While talking to people around the world, and to my colleagues from Mozilla who travel a lot, we all see the trend:
The further physically the person lives from the Western Europe/Northern America, the more the person feels that the Mozilla project *is* far away from them.
It’s fascinating that our brains recreate the spatial dimensions in our virtual/social map of our reality. Think about it. “Mozilla is“. What does it mean? Where do we locate it? Where is it physically? How far Mozilla is/happens from you? Further than your street? Closer than the war on the other continent? How would you locate it? Why would you need to locate it?
It’s not uncommon for our brain to build spatial representation of spatially-impaired reality. We do this for computer user interfaces (hence Firefox Mobile sidebars!), we do this for social connections (“this person is closer to me than the other“), we do this for emotions (“I’m attached to this book/music“), but we also do this for words! We cluster words together so that the word wardrobe and chair are close to each other while rose and flower will be in a different group further away.
And it has real world implications on how quick our brain can connect those words, recognize shapes and respond. Think about it! Words! Spatial memory is fascinating and may have interesting applications on the computer UI design.
But here we are measuring distance from a virtual community of people that are connected via virtual reality. It’s against common logic that a person in Minnesota may feel further away from an activity between a guy in New Zeland and another guy in France that is being stored on the server in Iowa.
Unfortunately there are some implications of having a significantly sized center of gravity that makes our brain use artifacts of physical dimensions to measure the distance. I can think of several but things like – language, time zones, culture codes, are all spatially located in our brains, so when we see the same artifacts in the virtual world we may easily “locate” the virtual project in the same distance from us as those artifacts are.

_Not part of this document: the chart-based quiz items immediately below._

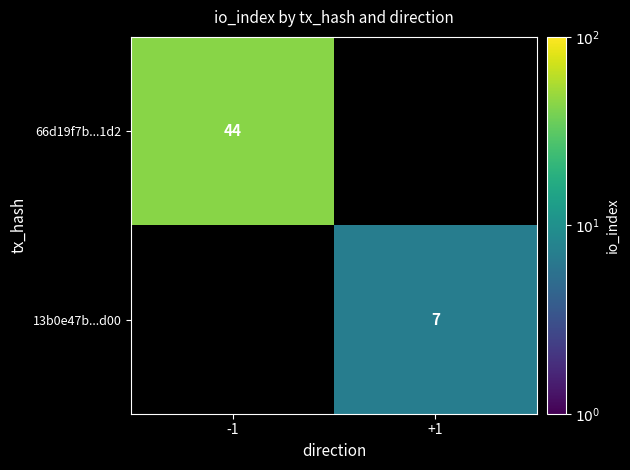

True or false: 66d19f7b...1d2 has a value of 29 at -1.

False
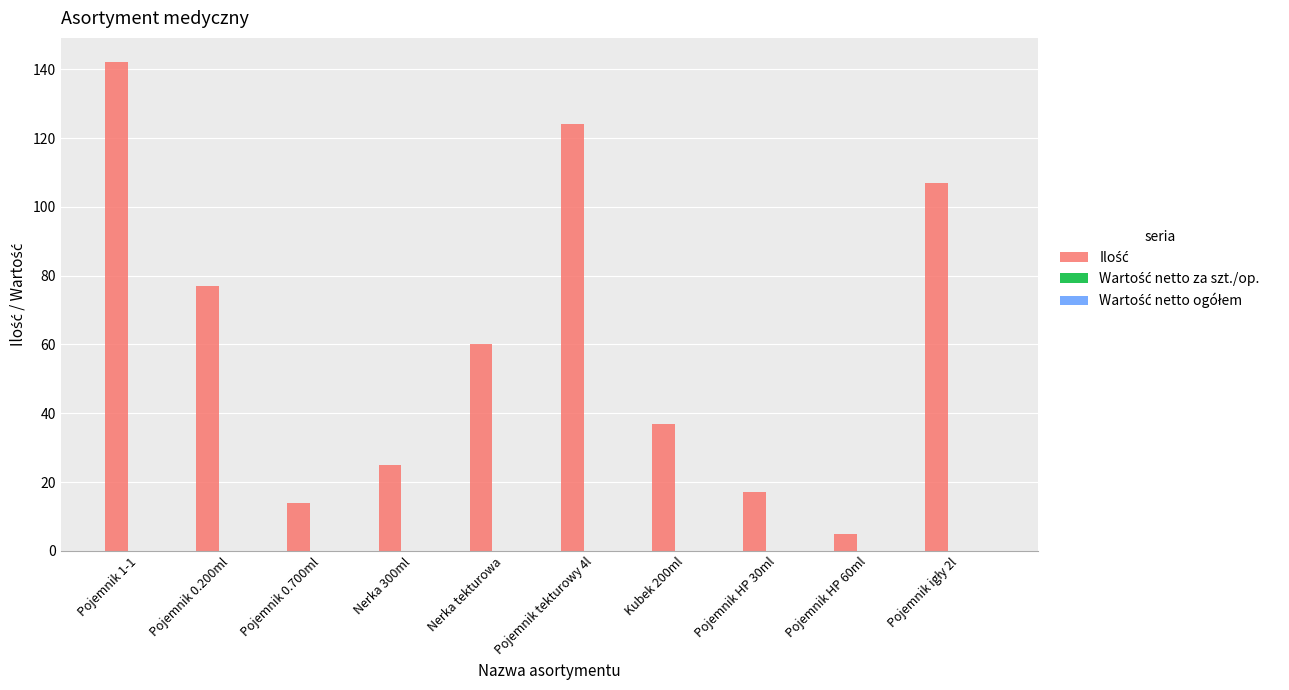

Reading left to right, extract all data points from this chart.

142	77	14	25	60	124	37	17	5	107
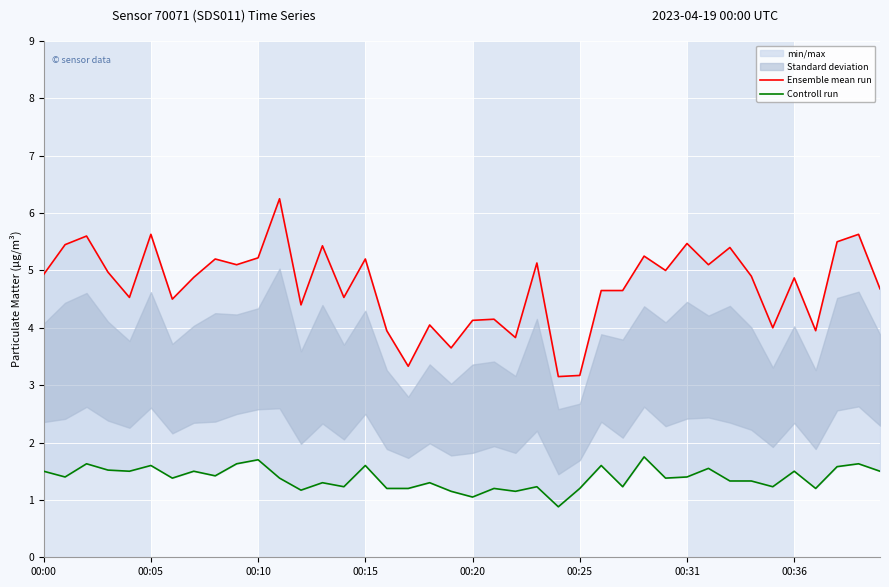

Which series changed the most between 15 and 27?

Ensemble mean run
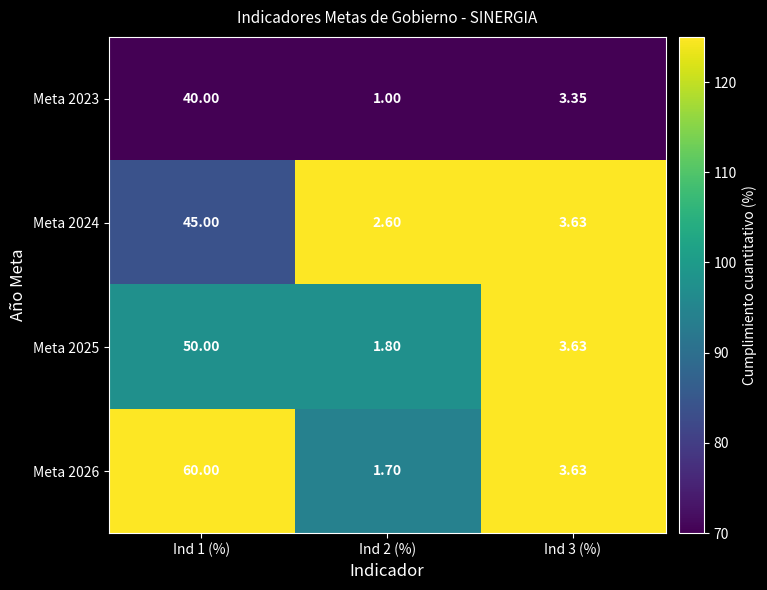

Which series has the widest spread of values?

Meta 2026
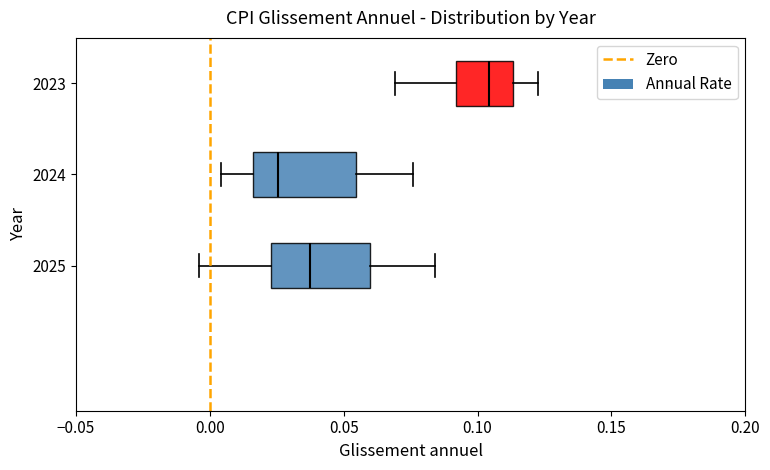

Where does the right whisker of the box at y = 2025 end on the x-axis? The values are not printed on the chart, so give them approximately, as read against the axis.

0.085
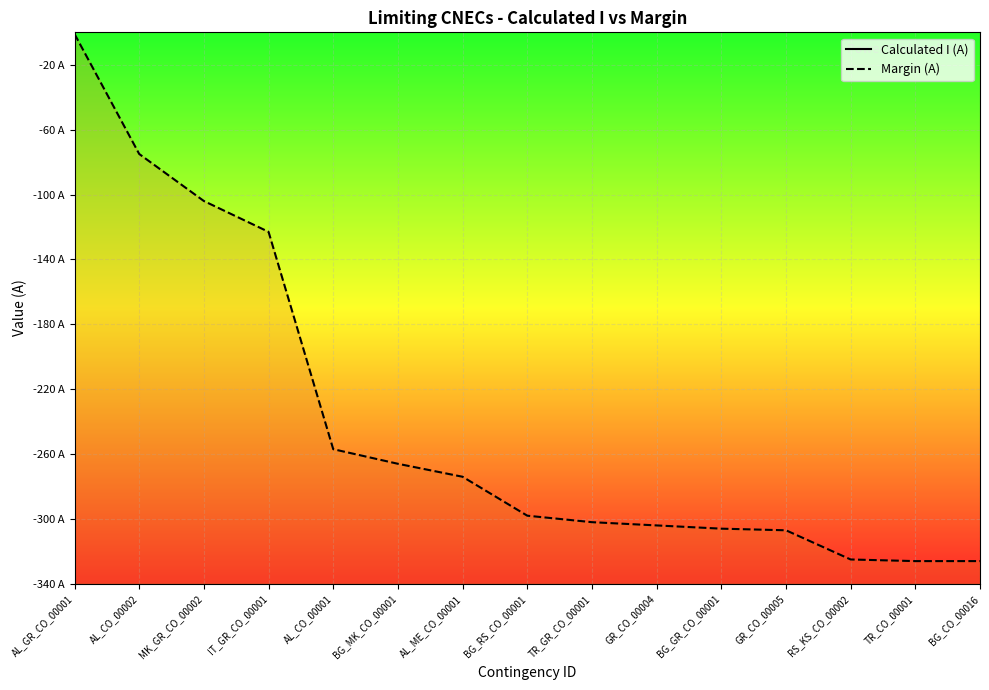

What position from the left is RS_KS_CO_00002?

13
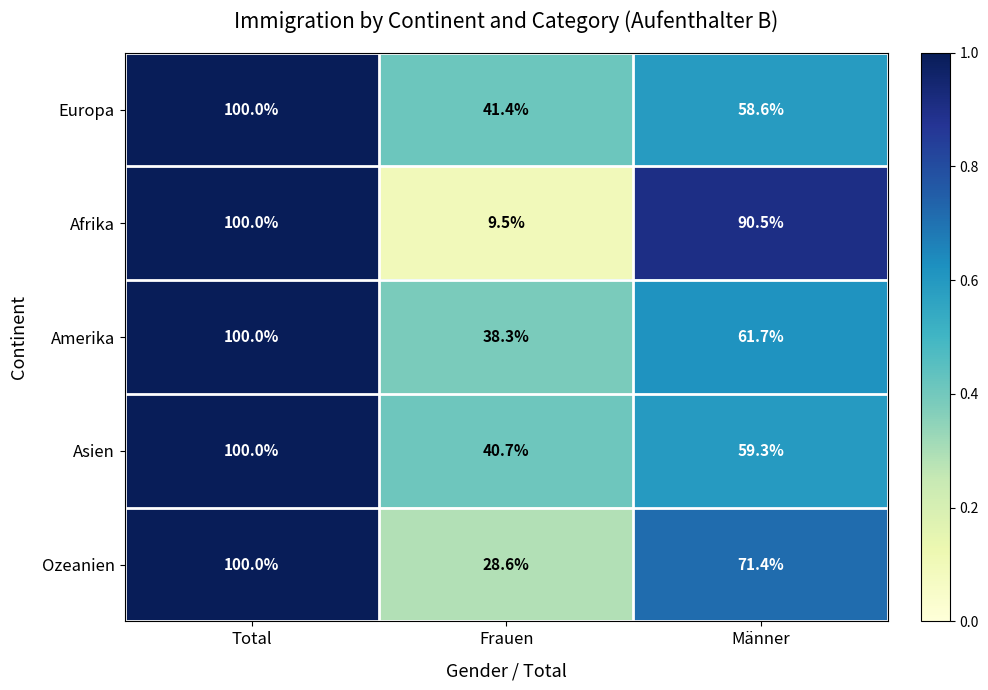

Which series has the largest range (max minus min)?

Afrika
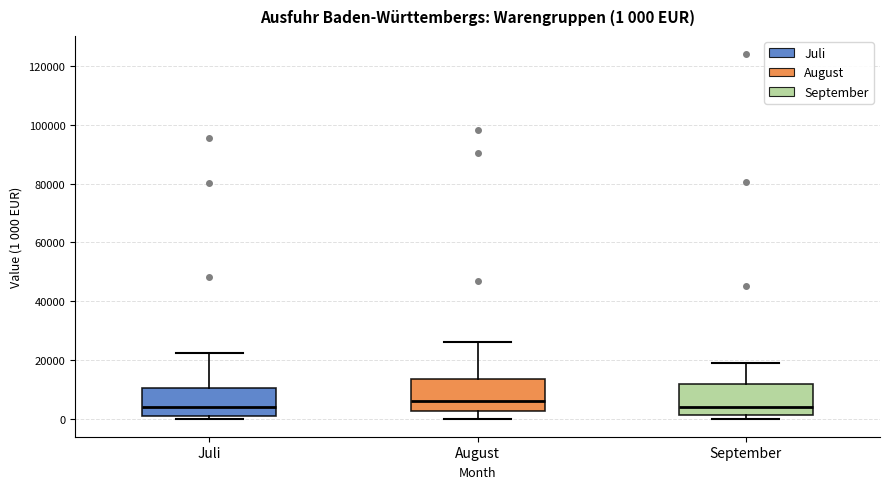

Which box has the highest median line?

August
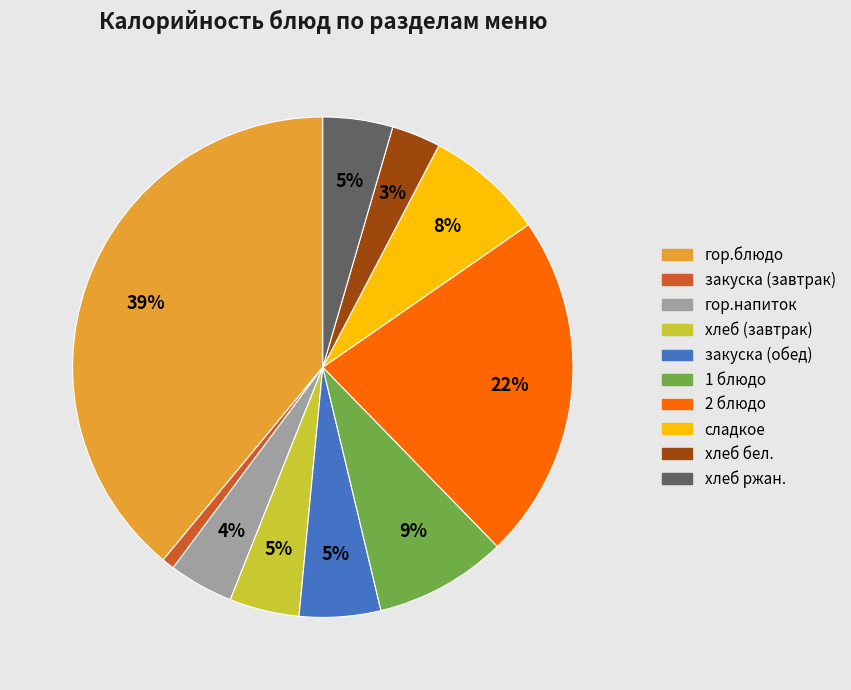

Combined, do гор.блюдо and хлеб бел. account for over 50%?

No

It’s a tricky problem that cannot be easily solved by translation or cultural agnosticism that Mozilla is so strong in.
But I believe that we have to fight it because it’s an illusion.
It’s an illusion that keeps wonderful and talented people in China, Russia, Ukraine, and many other regions from making an impact on the web they care for, because they mistakenly believe that they’re far away from the project that represents possibly the shortest way for an individual anywhere in the world to shape up the possibly most important social tool in the world.
We can localize all resources, globalize and glocalize all activities, but in order to reduce the NA/Western European shift vector of Mozilla and closer represent how the World population really is distributed we need to break the illusion that Mozilla happens somewhere in a spatial reality and that there is a notion of distance.
Now, since Mozilla may be the first project ever to be big, open and on the web enough to experience it, it’s we who need to find ways to solve it!